A circular coil has a 10.0 cm radius and consists of 30.0closely wound turns of wire. An externally produced magnetic field of magnitude 2.60mTis perpendicular to the coil. (a) If no current is in the coil, what magnetic flux links its turns? (b) When the current in the coil is 3.80 Ain a certain direction, the net flux through the coil is found to vanish. What is the inductance of the coil?

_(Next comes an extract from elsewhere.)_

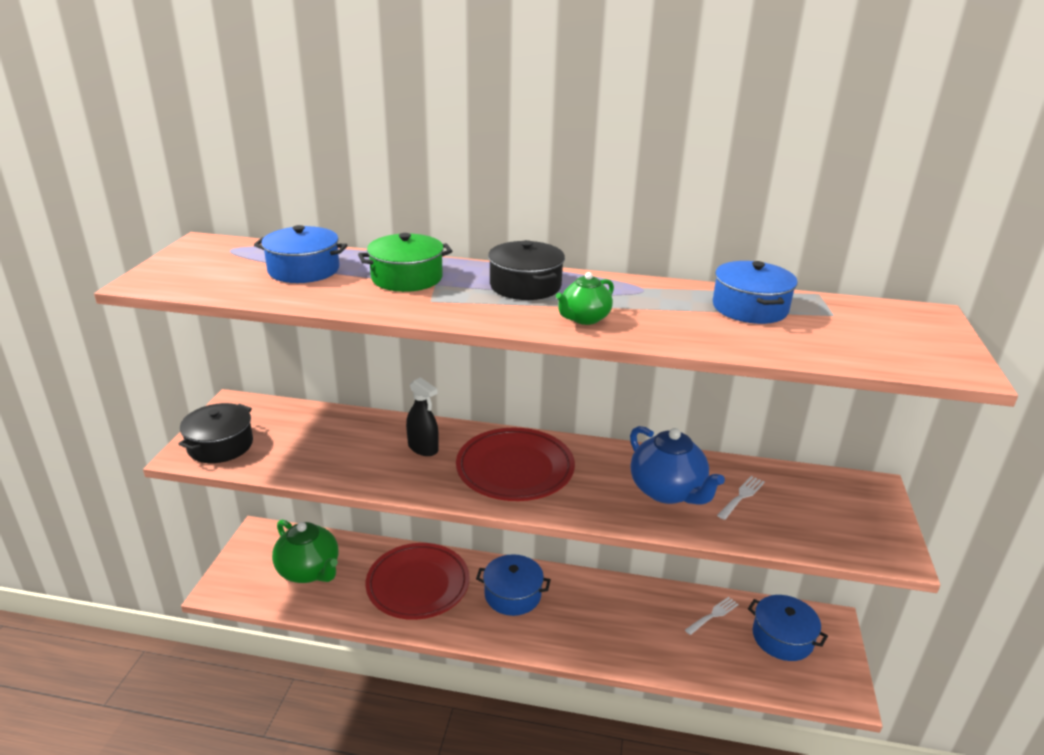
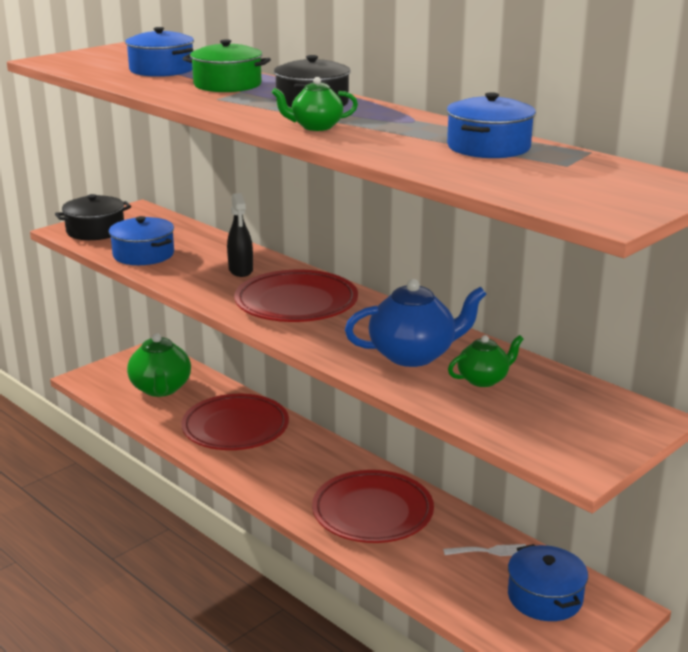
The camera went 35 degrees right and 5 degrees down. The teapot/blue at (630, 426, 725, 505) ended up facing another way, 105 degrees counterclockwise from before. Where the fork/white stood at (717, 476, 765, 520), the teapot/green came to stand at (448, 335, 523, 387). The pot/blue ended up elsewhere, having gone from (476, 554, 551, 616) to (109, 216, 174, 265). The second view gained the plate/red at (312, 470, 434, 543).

1. Radius of the circular coil,$R=10.0\mathrm{cm}=10\times {10}^{-2}\mathrm{m}$
2. Number of turns, N = 30
3. Magnetic field strength, $B_{ext}=2.60\times {10}^{-3}\mathrm{T}$
4. Current though the coil, i = 3.80 A

We know that magnetic flux through the coil is proportional to the current flowing through that coil and the proportionality constant is the inductance of that coil. The inductance of the coil depends on the number of turns of the coil. Flux through a single turn multiplied by a total number of turns gives the total flux through that coil.

Formula:

1. Magnetic flux, ${\varphi }_B=Li$

2. Magnetic flux through the coil having N turns, $\varphi =N{\varphi }_B$

3. Inductance of the coil with N turns,

$L=\frac{N{\varphi }_B}{i}$

Magnetic flux over the surface attached to the closed loop

${\varphi }_B=\oint \overrightarrow{B}.d\overrightarrow{A}=BA=2.60\times {10}^{-3}\times \mathrm{\pi }\times {\left(10\times {10}^{-2}\right)}^2=8.164\times {10}^{-7}\mathrm{Wb}$

Where $A=\mathrm{\pi }{R}^2$is the area of the loop now

Magnetic flux through the coil having N turns

$$\begin{gathered} \mathrm{\varphi }={\mathrm{N\varphi }}_{\mathrm{B}}=30\times 8.164\times {10}^{-7}=2.449\times {10}^{-3}\mathrm{Wb} \\ \mathrm{\varphi }\approx 2.45\times {10}^{-3}\mathrm{Wb} \end{gathered}$$

Inductance of the coil with N turns

$$\begin{gathered} L=\frac{N{\varphi }_B}{i} \\ =\frac{\varphi }{i} \\ L=6.447\times {10}^{-4}\mathrm{H} \\ \approx 6.45\times {10}^{-4}\mathrm{H} \end{gathered}$$

Therefore, the inductance of the coil is $6.45\times {10}^{-4}\mathrm{H}$.